A consensus document on role of exclusion diets in IBS has been developed to help facilitate dietary counselling in daily practice.
The consensus is based on the opinions of Spanish experts from various national scientific societies with the aim of establishing recommendations applicable to the care of IBS patients. The paper seeks to clarify concepts and improve the management of IBS patients by applying objective criteria for the exclusion of lactose, gluten or FODMAPs from the diet.
FODMAP Exclusion in IBS
There are currently two established dietary interventions in the management of IBS. The first-line advice is based on a regular meal pattern along with restriction of a range of different foods including alcohol, caffeine, spicy foods, fat and gas-producing food. The second-line dietary advice consists of a FODMAP-restricted diet, which comprises two phases. Whilst a top-down approach is more commonly employed, it may also be managed the other way around (the bottom up approach), which involves only restricting high-FODMAP foods with further withdrawal of lower-FODMAP foods until tolerance is achieved.

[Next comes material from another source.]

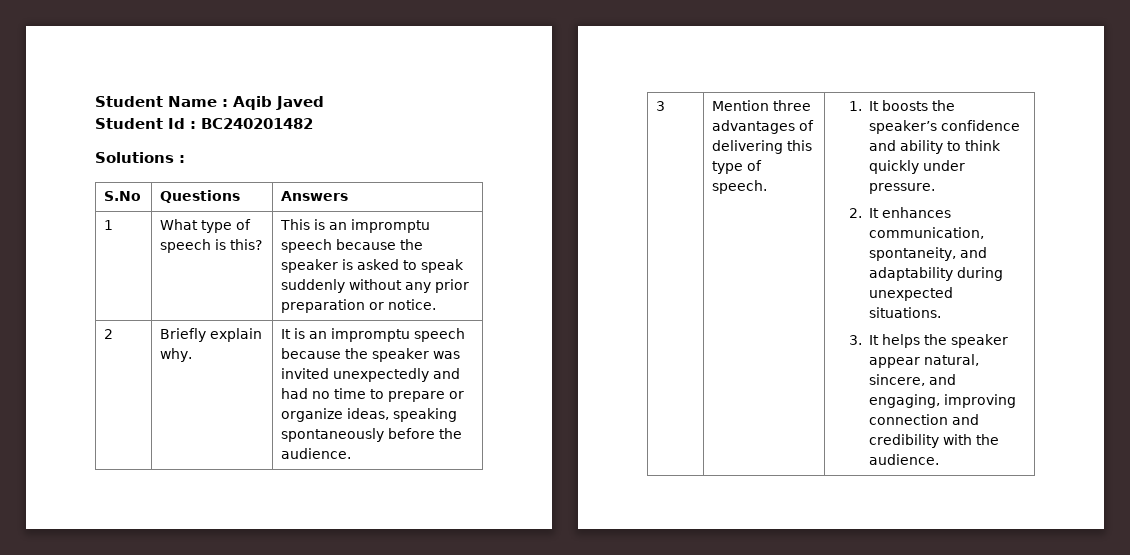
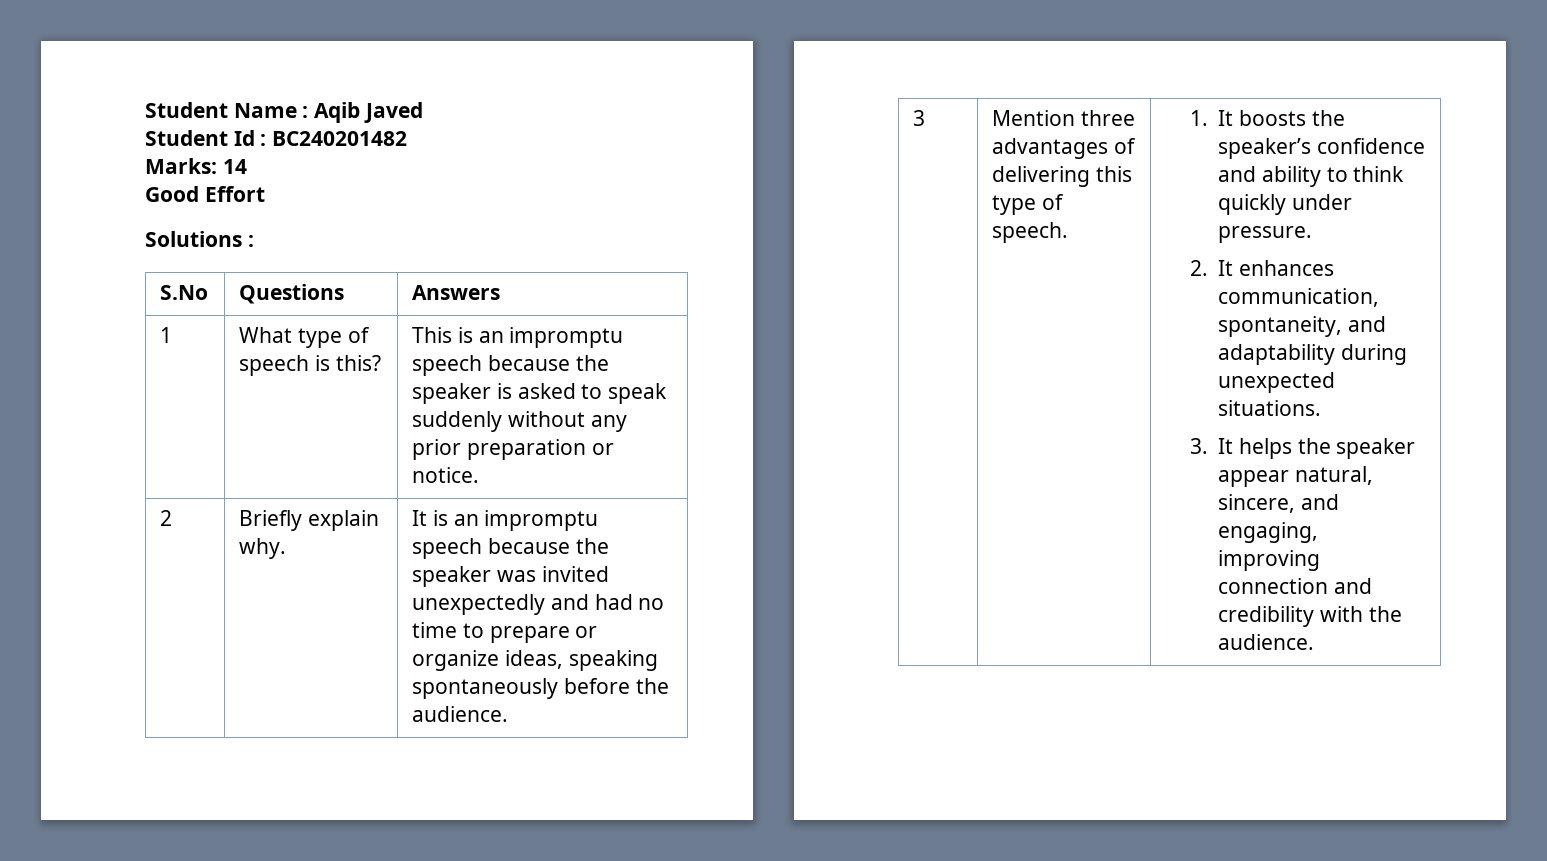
(313, 123) none -> [145,158,247,174] [145,186,265,202] // Marks: 14 // Good Effort

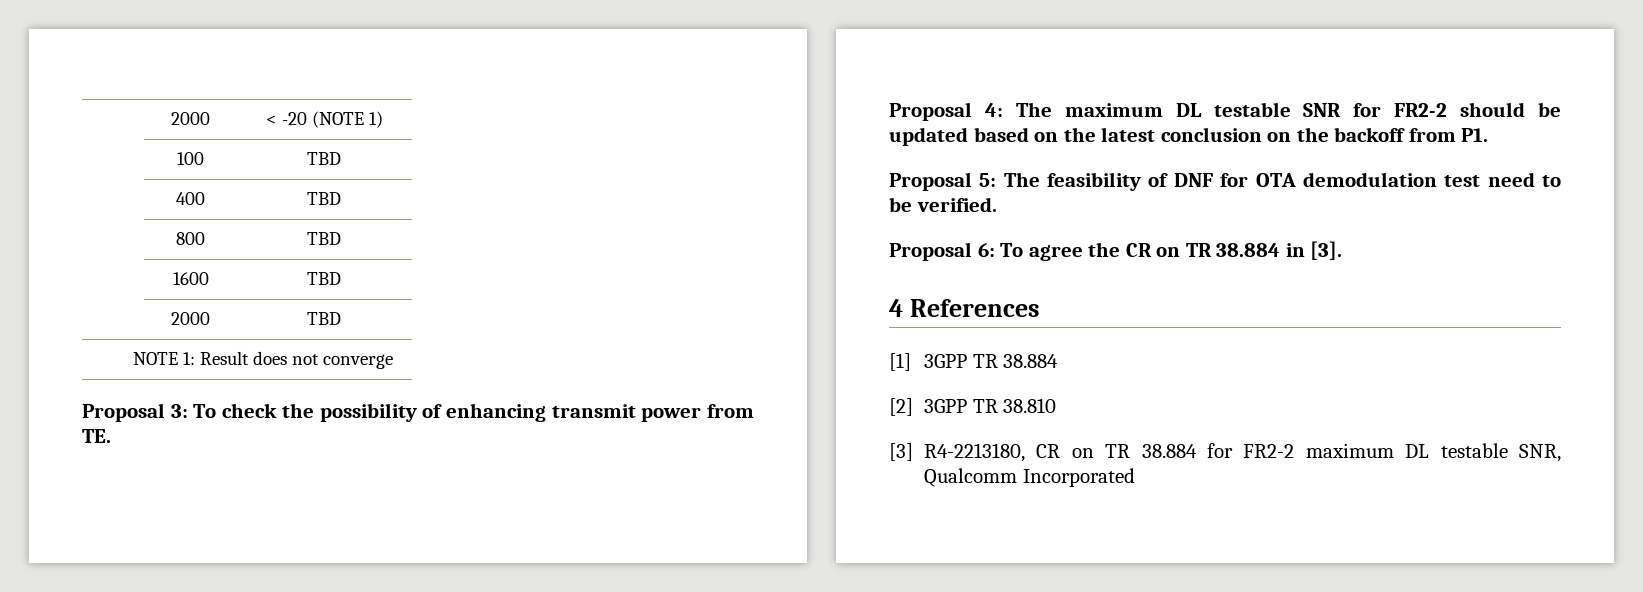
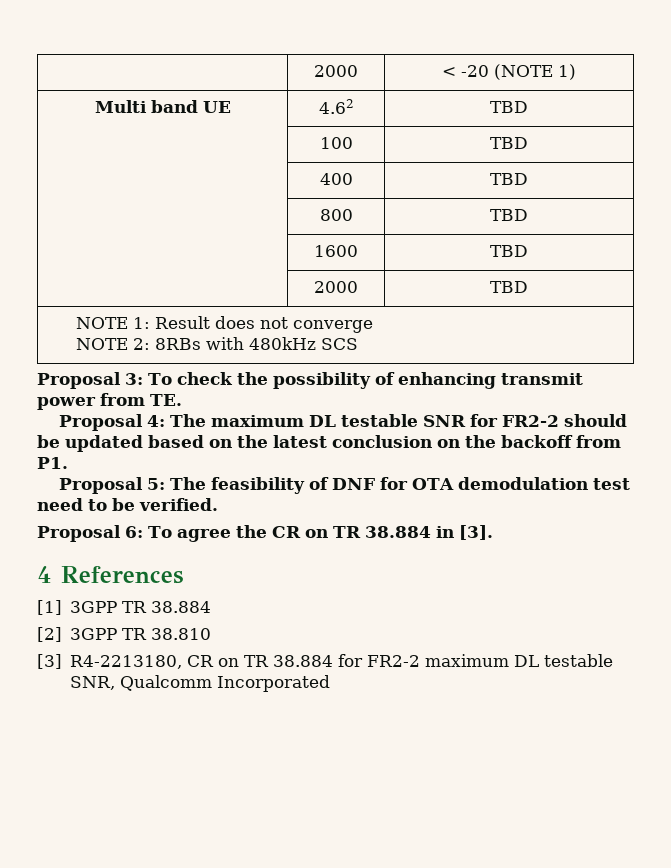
(383, 119) none -> [94,100,231,113] [318,99,354,114] [489,101,528,113] // Multi band UE | 4.62 | TBD
(394, 361) none -> [75,337,358,350] // NOTE 2: 8RBs with 480kHz SCS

Using the top-down approach involves complete FODMAP exclusion over the first 4-8 weeks until symptom remission is achieved. Reintroduction of high-FODMAP foods then takes place until individual tolerance is reached. This approach is usually recommended for patients who do not usually ingest high quantities of FODMAPs, are intensely symptomatic or prefer this approach.
Using the bottom-up approach, the exclusion of FODMAPs is partial and is focused around the higher-FODMAP foods. This also lasts for 4-8 weeks until tolerance is achieved and is usually recommended for patients who consumer high amounts of FODMAPs, are moderately symptomatic or prefer this approach.
A FODMAP-restricted diet is recommended for patients with IBS-D or IBS-M who do not respond to the first-line dietary treatment.
Lactose Exclusion in IBS
It is useful to consider the potential incidence of lactose intolerance in people with IBS. A recent study demonstrated that patients with IBS do not have higher levels of lactose malabsorption compared with the general population, however, they do have higher levels of intolerance as they are particularly hypersensitive. In those with IBS, the symptoms are more severe and, more importantly, ‘worse lived’ when compared to the general population.
The consensus paper states there is evidence to support lactose exclusion as a potentially effective dietary treatment in IBS and should be recommended when symptoms are identified in association with the ingestion of dairy products or evidence of lactose malabsorption is present. Exclusion may be partial with monitoring of patient response and an increasing level of restriction implemented accordingly. However, the expert consensus was that it was advisable for complete exclusion to be implemented initially and then subjected to monitoring. Whilst the duration of exclusion cannot be predetermined, response to exclusion may be assessed after 4-8 weeks. Reintroduction of a normal diet on a gradual, step-by-step basis, whilst ensuring tolerance, can then be undertaken.
Gluten Exclusion in IBS
In patients with IBS who experience symptom improvement on a gluten-free diet (GFD), gluten-related disorders including coeliac disease (CD), wheat allergy (WA) and non-coeliac gluten sensitivity (NCGS) must be ruled out. The consensus paper states that IBS and NCGS are not synonyms and whilst some patients initially diagnosed with IBS may improve with a GFD, only a certain number will do so because of gluten itself and therefore have NCGS. There are currently no markers to identify this subgroup of patients who will experience improvement and it is important to be aware that response to a GFD may occur later than seen in the studies. The evidence to support universal gluten exclusion for all patients with IBS is low (RCTs with limited quality). If gluten exclusion is recommended it should be complete as this was used in the research to date. In patients with IBS, without evidence of gluten-related disorders, exclusion should only be considered in the setting of a low FODMAP diet. Exclusion durations should be at least 8 weeks in order to assess efficacy, although in most individuals improvements are observed within a week. In the absence of improvement, NCGS diagnosis should be considered uncertain. Response to the reintroduction of a normal diet should be regularly assessed in the form of a masked, double-blind approach to avoid a nocebo effect.
The paper also considers the nutritional consequences or impact of lactose, gluten and FODMAP exclusion in adult patients as well as the importance of patient education in the management of IBS. It concludes by stating that the therapeutic approach to patients with IBS must be an integral one comprising all available measures including education, as well as multidisciplinary working amongst healthcare professionals, to optimise symptom control and improve patient quality of life.